**What you have to do:**
Copy out the text lines of every entry below, replacing "phylum" with "division" wherever it occurs and changing nothing else. Leave the pictures out of your copy.

**Records for this task:**
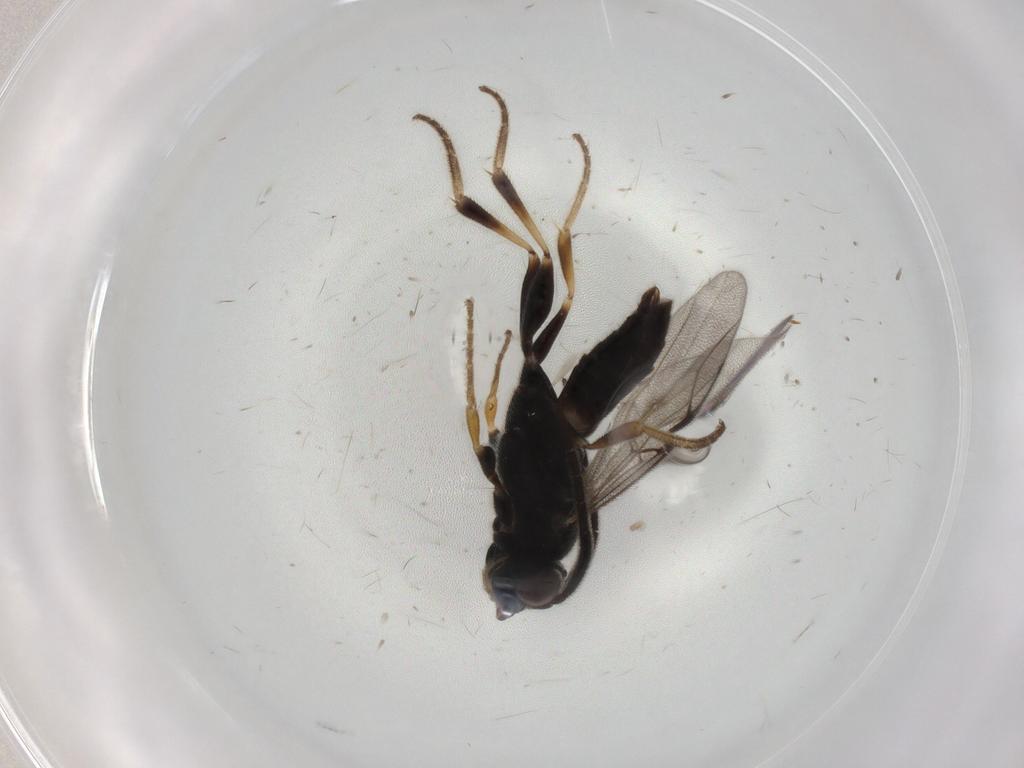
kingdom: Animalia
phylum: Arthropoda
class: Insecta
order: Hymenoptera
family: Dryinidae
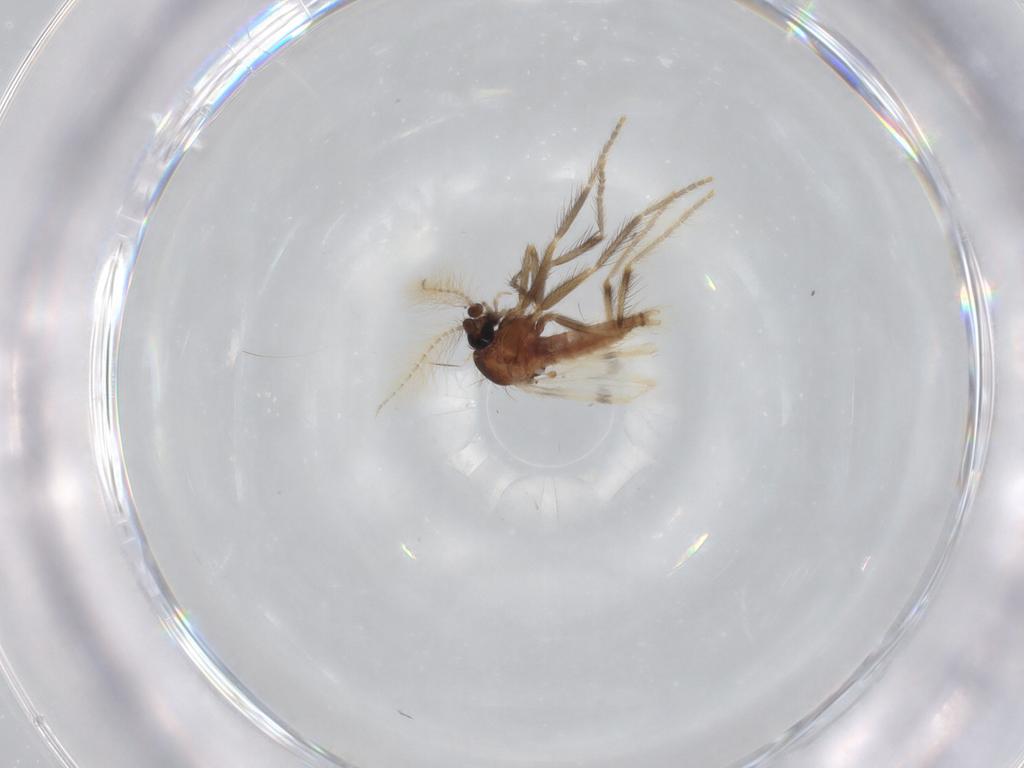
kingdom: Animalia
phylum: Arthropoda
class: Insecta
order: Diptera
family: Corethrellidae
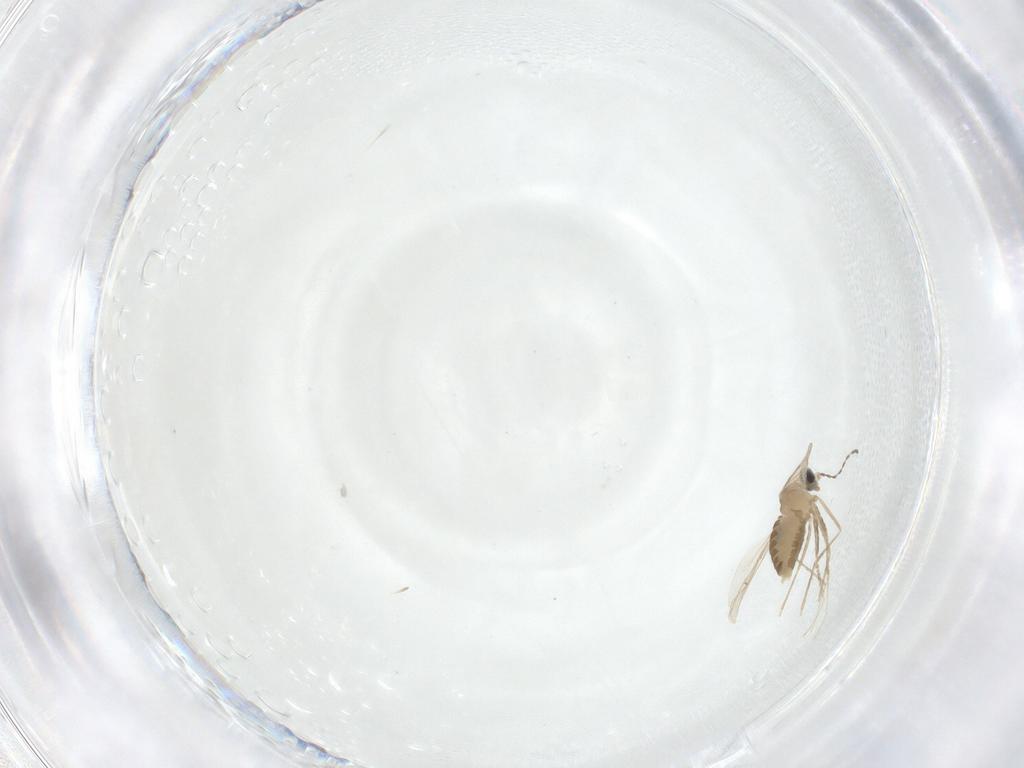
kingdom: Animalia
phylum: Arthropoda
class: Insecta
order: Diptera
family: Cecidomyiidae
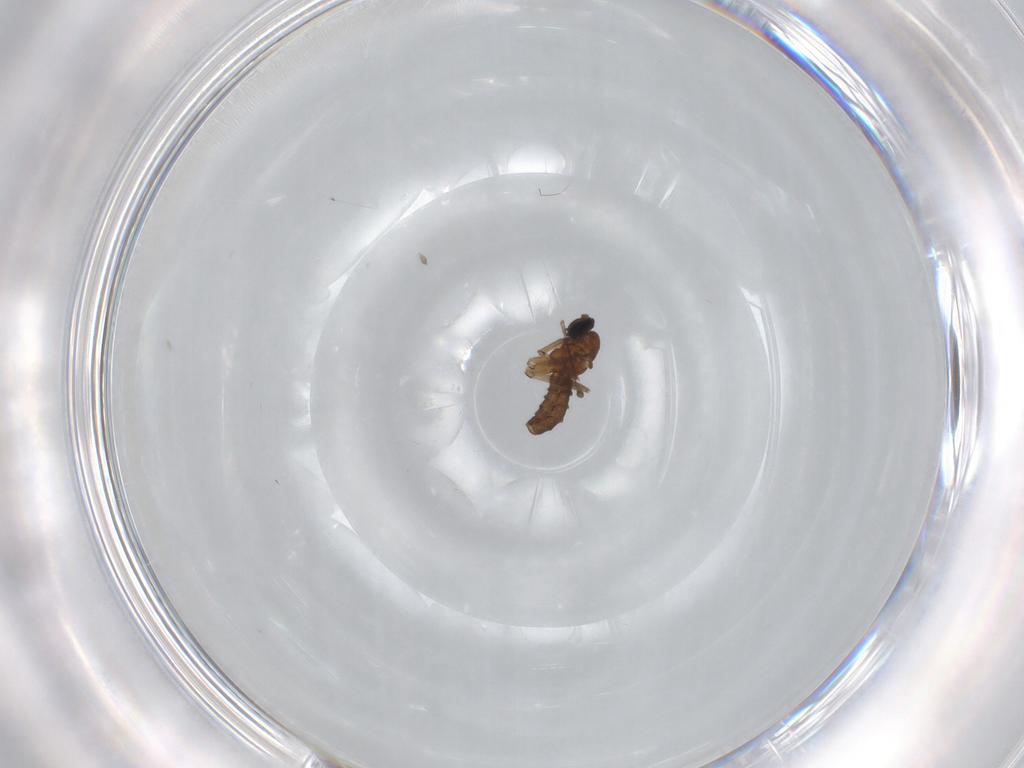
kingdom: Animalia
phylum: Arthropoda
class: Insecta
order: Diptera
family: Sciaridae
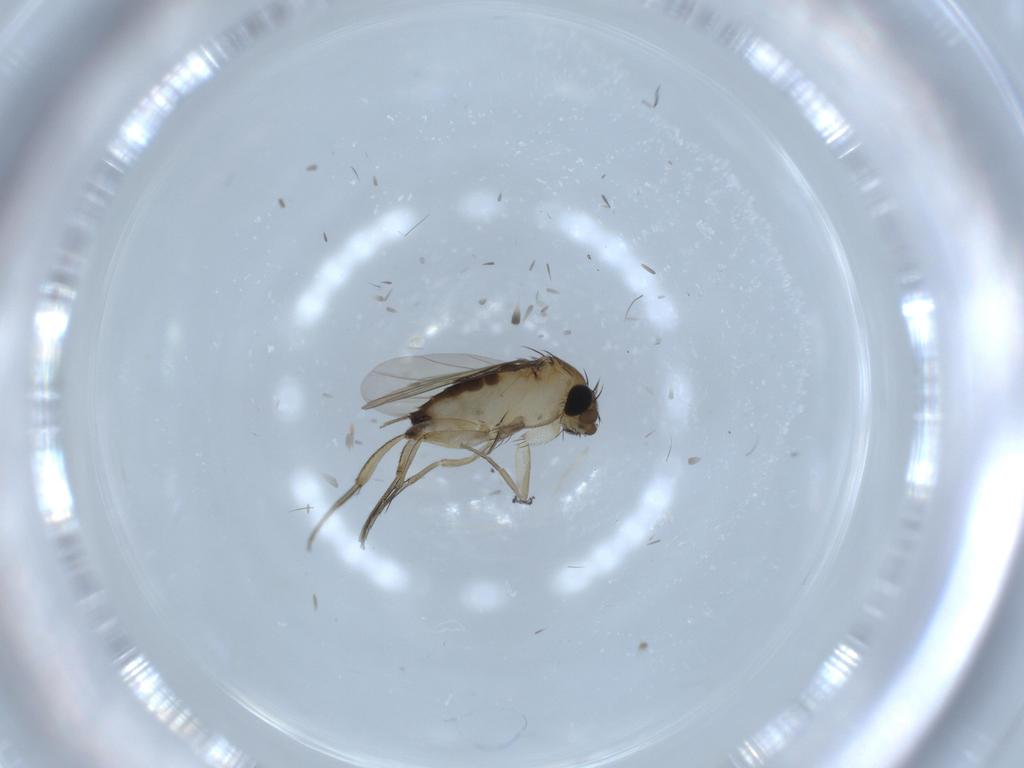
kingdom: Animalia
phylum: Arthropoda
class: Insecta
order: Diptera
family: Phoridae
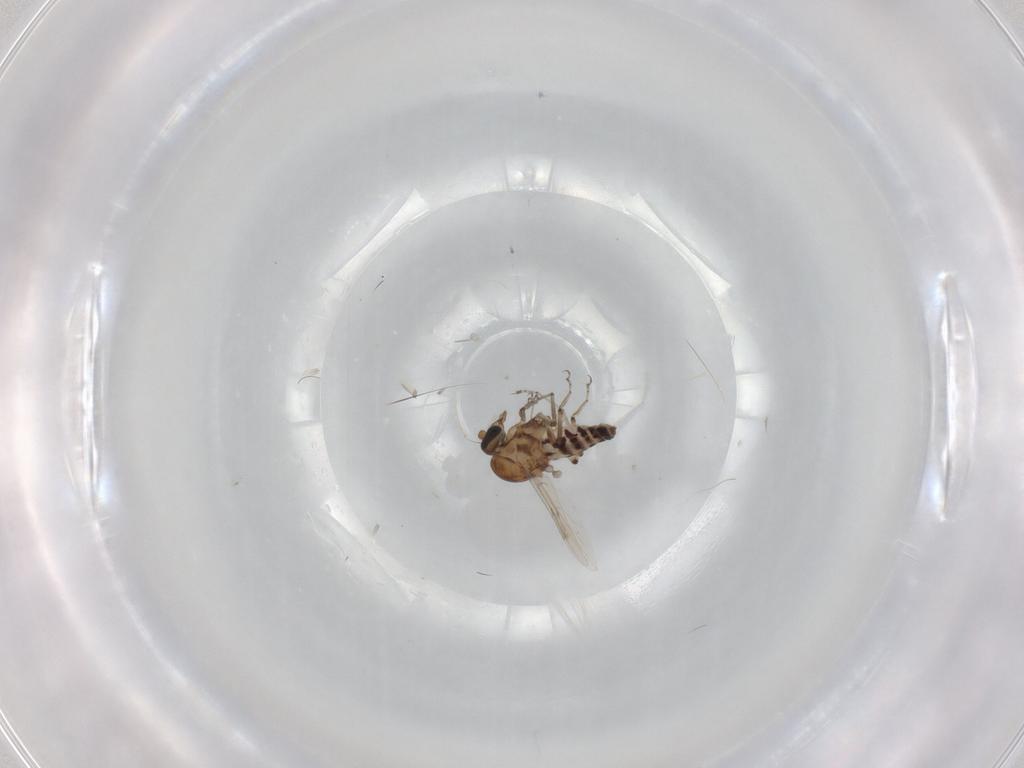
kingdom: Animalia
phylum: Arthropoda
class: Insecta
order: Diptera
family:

**Solution below:**
kingdom: Animalia
division: Arthropoda
class: Insecta
order: Hymenoptera
family: Dryinidae
kingdom: Animalia
division: Arthropoda
class: Insecta
order: Diptera
family: Corethrellidae
kingdom: Animalia
division: Arthropoda
class: Insecta
order: Diptera
family: Cecidomyiidae
kingdom: Animalia
division: Arthropoda
class: Insecta
order: Diptera
family: Sciaridae
kingdom: Animalia
division: Arthropoda
class: Insecta
order: Diptera
family: Phoridae
kingdom: Animalia
division: Arthropoda
class: Insecta
order: Diptera
family:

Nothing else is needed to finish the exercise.